Selain mendesak pelaksanaan eksekusi perkara yang telah berkekuatan hukum tetap, massa juga menuntut penghentian pelaksanaan eksekusi objek lain sebelum eksekusi putusan perkara Nomor 8/Pdt.G/2023/PN.Smp dilaksanakan.
Mereka turut mendesak reformasi tata kelola peradilan yang lebih transparan dan akuntabel serta menolak segala bentuk praktik peradilan yang dianggap berpotensi mencederai independensi lembaga peradilan dan hak masyarakat memperoleh keadilan.
Dalam tuntutannya, Aspirasi Sumenep juga meminta evaluasi terhadap jajaran PN Sumenep.
Mereka bahkan mendesak pencopotan Kepala PN Sumenep beserta pejabat terkait apabila terbukti melakukan penyalahgunaan kewenangan, pelanggaran etik, maladministrasi, atau tindakan lain yang merusak integritas lembaga peradilan.
Koordinator lapangan aksi, Alif, menyayangkan tidak hadirnya Kepala PN Sumenep, Warsito, untuk menemui massa yang telah menunggu lebih dari satu jam di lokasi.
"Kepala PN Sumenep banci, sudah satu jam lebih kita menunggu di sini, tapi nyatanya tidak keluar juga," kata Alif di hadapan massa aksi, Rabu siang.

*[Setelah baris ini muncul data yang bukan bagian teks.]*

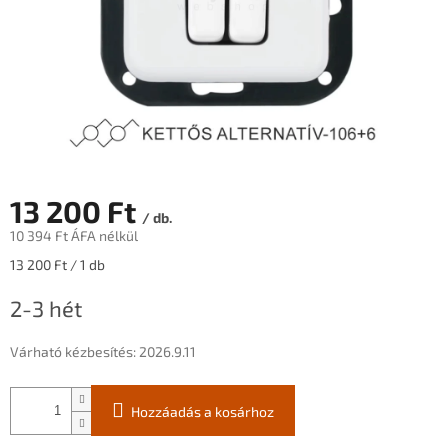
13 200 Ft
/ db.
10 394 Ft ÁFA nélkül
Egységár:
13 200 Ft / 1 db
2-3 hét
Várható kézbesítés:
2026.9.11
Hozzáadás a kosárhoz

Alif menilai, Kepala PN Sumenep tidak menunjukkan komitmen dalam memberikan penjelasan kepada masyarakat terkait berbagai persoalan yang menjadi sorotan demonstran.
"Jika memang tidak becus hengkang saja, pergi saja, mundur dari jabatannya," tegasnya.
Massa juga menyatakan mosi tidak percaya terhadap kinerja PN Sumenep apabila lembaga tersebut dinilai tidak mampu memberikan kepastian hukum, transparansi, dan rasa keadilan kepada masyarakat.